『言葉につける薬』ー呉智英
●角隠しは何を隠すか-②

 
 日常生活は洋風になってきたが、花嫁衣装は和風という場合が多い。その和風の花嫁衣装で頭にかぶる”角隠し”という一種の帽子がある。これは何を隠すのだろうか。角とは何か。悋気(りんき)だの出しゃばりだのの象徴としての角である。こういう角を抑えて従順な良き妻に、と言ってしまえば古くさく聞こえるけれど、あながち間違いではない。
そう、お姉さんの結婚式の時にも恩師の校長先生がそんな祝辞をくださったはずだ・・・・・・と、こんな風に誰しも思うだろう。

だが、それは真実だろうか?辞書を引いてみよう。
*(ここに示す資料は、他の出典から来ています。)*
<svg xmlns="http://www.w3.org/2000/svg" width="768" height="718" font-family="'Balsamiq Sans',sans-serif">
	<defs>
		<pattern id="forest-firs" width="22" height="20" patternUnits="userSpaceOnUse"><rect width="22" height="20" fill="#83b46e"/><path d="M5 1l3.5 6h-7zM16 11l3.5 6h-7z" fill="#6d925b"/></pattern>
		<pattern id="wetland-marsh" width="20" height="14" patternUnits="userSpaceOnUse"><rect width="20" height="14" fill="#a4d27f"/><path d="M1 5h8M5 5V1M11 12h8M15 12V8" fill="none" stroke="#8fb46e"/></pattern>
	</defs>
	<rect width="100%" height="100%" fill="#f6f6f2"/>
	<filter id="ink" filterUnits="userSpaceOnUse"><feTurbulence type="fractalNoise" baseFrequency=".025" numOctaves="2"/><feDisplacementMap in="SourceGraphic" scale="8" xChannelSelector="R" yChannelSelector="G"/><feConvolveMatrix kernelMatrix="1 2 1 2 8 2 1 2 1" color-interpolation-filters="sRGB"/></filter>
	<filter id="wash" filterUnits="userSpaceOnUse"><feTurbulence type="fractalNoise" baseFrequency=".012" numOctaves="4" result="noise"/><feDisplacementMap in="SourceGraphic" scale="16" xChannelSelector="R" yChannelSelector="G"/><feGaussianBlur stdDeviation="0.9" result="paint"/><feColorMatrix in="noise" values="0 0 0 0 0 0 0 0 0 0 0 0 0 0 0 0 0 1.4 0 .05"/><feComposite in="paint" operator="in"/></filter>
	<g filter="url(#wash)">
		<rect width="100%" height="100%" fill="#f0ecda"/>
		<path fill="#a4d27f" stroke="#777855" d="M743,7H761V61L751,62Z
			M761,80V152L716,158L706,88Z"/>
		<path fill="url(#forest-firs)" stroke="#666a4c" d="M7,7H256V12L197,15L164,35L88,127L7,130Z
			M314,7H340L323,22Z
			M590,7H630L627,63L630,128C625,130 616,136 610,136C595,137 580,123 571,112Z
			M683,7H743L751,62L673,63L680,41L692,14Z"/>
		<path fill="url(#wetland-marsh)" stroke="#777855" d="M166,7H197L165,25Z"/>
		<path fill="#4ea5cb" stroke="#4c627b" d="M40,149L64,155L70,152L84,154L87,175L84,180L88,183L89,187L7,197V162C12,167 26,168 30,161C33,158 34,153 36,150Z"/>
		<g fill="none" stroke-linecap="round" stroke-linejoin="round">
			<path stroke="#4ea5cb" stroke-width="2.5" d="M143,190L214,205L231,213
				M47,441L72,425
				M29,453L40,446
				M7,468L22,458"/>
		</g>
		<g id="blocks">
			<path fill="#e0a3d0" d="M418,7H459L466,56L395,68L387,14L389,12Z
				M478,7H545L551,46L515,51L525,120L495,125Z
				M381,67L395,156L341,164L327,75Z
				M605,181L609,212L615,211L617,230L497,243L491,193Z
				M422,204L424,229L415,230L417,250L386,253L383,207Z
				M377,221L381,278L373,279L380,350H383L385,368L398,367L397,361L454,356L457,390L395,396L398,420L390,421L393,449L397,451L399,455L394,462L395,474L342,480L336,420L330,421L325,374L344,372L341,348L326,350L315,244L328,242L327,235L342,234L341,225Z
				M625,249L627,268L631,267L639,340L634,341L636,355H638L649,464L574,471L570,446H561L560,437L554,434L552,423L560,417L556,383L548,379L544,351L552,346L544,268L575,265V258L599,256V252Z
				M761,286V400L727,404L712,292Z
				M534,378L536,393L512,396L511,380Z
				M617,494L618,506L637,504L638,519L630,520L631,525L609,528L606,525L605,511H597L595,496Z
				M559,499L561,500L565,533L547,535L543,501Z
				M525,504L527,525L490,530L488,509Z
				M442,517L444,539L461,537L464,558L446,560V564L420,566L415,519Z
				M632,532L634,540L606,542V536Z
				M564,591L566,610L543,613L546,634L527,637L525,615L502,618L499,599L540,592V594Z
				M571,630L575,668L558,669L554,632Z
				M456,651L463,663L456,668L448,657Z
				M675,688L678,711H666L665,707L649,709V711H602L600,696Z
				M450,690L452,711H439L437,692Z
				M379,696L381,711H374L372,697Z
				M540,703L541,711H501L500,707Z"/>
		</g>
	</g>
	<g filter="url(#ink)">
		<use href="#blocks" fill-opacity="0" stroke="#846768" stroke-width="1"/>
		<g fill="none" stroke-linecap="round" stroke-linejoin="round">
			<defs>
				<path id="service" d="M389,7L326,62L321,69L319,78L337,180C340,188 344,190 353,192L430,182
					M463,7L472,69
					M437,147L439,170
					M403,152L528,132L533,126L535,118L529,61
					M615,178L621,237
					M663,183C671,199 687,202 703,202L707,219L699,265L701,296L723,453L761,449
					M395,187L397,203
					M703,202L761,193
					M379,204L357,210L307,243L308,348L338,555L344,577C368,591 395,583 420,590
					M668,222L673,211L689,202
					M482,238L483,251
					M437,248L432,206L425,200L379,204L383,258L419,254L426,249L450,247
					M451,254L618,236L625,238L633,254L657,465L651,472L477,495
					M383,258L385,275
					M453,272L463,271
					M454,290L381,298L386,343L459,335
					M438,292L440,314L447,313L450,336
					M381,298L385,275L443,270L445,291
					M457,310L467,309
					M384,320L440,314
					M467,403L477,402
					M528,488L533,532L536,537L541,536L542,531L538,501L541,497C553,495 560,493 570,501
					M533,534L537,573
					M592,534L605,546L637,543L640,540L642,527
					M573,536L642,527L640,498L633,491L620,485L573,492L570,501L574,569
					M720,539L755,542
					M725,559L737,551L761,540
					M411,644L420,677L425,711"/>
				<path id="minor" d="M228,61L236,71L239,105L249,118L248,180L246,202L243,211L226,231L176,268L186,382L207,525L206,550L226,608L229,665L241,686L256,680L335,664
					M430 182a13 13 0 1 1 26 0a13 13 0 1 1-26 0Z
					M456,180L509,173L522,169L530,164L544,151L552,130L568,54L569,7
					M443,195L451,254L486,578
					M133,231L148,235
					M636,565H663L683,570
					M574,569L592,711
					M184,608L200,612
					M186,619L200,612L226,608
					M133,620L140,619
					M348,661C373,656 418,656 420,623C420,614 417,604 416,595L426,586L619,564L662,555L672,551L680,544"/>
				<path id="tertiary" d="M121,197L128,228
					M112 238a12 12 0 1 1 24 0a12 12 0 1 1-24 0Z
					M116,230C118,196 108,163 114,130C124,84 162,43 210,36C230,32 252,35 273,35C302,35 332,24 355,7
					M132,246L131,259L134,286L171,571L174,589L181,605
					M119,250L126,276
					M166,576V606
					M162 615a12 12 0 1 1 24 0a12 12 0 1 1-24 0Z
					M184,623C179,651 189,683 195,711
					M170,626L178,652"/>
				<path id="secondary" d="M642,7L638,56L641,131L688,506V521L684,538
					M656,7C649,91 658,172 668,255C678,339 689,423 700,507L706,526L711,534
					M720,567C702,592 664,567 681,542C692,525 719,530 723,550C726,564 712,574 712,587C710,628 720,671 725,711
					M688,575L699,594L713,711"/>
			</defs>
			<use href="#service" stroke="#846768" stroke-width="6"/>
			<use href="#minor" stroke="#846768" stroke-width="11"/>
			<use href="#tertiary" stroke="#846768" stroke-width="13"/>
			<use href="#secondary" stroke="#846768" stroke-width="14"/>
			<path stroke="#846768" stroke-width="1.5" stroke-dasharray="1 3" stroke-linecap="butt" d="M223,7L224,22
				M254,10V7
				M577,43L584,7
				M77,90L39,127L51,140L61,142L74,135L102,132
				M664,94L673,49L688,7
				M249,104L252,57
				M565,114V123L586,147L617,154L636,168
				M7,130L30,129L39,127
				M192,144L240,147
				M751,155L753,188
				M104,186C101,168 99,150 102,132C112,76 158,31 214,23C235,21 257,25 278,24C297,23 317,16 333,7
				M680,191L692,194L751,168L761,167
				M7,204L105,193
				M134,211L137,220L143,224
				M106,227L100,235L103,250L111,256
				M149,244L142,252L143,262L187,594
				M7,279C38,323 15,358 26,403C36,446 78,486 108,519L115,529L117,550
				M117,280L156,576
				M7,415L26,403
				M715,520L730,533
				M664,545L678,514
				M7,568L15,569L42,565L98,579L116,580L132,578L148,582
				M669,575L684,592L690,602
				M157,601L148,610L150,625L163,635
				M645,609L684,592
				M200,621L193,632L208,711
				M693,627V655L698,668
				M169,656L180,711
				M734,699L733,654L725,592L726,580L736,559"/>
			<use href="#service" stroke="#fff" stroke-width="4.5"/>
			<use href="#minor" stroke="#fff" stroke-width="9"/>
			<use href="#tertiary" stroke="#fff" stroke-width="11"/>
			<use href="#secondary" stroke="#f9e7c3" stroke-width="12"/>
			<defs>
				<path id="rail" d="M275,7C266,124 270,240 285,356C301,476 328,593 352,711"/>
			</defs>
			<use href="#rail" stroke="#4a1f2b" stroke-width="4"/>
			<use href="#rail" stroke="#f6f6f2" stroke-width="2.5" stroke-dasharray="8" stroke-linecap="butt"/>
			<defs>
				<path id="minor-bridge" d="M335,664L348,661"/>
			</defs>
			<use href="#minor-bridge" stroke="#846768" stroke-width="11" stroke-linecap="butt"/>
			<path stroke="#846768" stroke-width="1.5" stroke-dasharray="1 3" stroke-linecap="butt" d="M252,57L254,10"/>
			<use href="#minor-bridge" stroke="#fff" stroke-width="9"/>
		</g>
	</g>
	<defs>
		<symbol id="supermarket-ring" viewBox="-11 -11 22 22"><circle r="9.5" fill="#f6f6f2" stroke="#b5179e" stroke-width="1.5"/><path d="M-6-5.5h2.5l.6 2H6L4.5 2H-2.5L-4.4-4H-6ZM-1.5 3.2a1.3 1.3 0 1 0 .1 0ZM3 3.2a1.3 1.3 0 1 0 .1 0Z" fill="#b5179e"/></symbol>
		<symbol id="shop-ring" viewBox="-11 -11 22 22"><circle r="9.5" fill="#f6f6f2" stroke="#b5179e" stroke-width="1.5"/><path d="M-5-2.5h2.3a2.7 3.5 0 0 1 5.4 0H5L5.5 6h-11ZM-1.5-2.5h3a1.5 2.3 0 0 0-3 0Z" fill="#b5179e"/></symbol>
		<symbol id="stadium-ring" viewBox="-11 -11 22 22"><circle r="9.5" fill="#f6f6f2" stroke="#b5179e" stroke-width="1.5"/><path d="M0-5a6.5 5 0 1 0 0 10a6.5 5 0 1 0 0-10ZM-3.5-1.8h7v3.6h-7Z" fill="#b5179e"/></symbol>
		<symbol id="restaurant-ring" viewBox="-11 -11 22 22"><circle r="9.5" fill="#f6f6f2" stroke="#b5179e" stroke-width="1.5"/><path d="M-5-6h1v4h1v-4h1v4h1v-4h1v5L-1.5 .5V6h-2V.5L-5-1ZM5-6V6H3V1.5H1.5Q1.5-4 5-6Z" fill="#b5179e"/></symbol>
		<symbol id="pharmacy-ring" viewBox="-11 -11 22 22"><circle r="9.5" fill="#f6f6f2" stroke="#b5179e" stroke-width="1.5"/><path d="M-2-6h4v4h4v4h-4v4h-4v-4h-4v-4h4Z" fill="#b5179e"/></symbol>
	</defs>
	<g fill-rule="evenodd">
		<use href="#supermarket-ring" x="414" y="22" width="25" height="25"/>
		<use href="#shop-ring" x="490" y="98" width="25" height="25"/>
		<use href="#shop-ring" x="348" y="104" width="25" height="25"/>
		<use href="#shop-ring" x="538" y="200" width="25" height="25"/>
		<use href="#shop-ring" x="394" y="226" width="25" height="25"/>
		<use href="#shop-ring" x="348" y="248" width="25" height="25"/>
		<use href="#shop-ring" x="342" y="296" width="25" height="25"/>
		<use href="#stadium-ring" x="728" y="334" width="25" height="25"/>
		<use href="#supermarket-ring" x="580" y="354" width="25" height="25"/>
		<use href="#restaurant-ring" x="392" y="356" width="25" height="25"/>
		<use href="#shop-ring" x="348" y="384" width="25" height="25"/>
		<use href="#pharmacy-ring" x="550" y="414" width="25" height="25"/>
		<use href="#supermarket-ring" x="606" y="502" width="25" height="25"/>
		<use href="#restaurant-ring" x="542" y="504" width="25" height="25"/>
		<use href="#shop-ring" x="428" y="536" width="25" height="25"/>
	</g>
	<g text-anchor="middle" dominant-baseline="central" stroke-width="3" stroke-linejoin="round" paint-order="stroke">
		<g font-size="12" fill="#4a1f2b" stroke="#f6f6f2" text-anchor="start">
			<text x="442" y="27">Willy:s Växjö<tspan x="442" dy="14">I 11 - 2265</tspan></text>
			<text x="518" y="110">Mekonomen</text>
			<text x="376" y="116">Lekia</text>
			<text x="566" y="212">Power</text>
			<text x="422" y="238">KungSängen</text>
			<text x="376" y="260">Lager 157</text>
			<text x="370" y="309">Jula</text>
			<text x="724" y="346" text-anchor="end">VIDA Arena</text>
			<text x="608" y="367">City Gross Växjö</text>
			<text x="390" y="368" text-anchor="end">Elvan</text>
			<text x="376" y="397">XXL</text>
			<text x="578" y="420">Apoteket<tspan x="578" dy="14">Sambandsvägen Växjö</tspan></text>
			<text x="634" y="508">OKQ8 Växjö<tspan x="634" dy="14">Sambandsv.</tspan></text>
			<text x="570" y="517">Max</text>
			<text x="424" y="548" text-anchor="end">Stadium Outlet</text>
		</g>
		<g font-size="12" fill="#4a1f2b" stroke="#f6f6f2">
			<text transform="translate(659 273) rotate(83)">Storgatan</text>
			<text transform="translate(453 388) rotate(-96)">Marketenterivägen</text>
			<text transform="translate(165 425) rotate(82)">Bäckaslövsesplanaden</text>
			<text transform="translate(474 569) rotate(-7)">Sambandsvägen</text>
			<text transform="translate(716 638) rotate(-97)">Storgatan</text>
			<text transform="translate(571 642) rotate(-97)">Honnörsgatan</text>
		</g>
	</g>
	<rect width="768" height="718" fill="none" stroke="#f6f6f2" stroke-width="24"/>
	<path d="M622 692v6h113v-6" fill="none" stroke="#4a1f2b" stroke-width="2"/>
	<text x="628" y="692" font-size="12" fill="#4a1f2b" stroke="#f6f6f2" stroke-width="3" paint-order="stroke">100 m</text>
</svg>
どの辞書にも「角隠し」が「角を隠す」とは書いていない。もっとも、「角を隠すのではない」とも書いていない。それなら、常識的に「角を隠す」と解すべきなのだろうか。

昭和8年初版発行の『大言海』を引いてみよう。驚くべきことが書いてある。

●つのかくし 
《角隠》婦人の仏参などの時に用いる一種の製(こしらえ)の帽子。今は結婚の式に、新婦の被(かぶ)る一種の頭飾りをも云う。

●すみかくし
《角隠》額付きの角を隠すの意か。角頭巾も、あり。ツノカクシと読むは非なり。真宗信者の婦女などが、寺詣りに被るもの・・・・・・・。

なんと、角隠しが隠すのは角ではなくおでこの角なのである。「ツノカクシと読むは非なり」、すなわち「角隠(つのかく)し」は誤読なのだ。「角(すみ)におけない」を「つのにおけない」とよんだようなものである。こんな誤読が半世紀もたつと、誤読であることさえ辞書に記されずに、誤読のほうが項目として採用されるようになってしまった。

そして、「角隠し」は女を従順にする麗しい伝統なのだと”悪いイデオロギー”は主張し、いや、だから古い因習は打破すべきだと、”良いイデオロギー”は主張する。軍国主義も国粋主義も民主主義も、真実を見ず、真実を見えなくして得意がっている。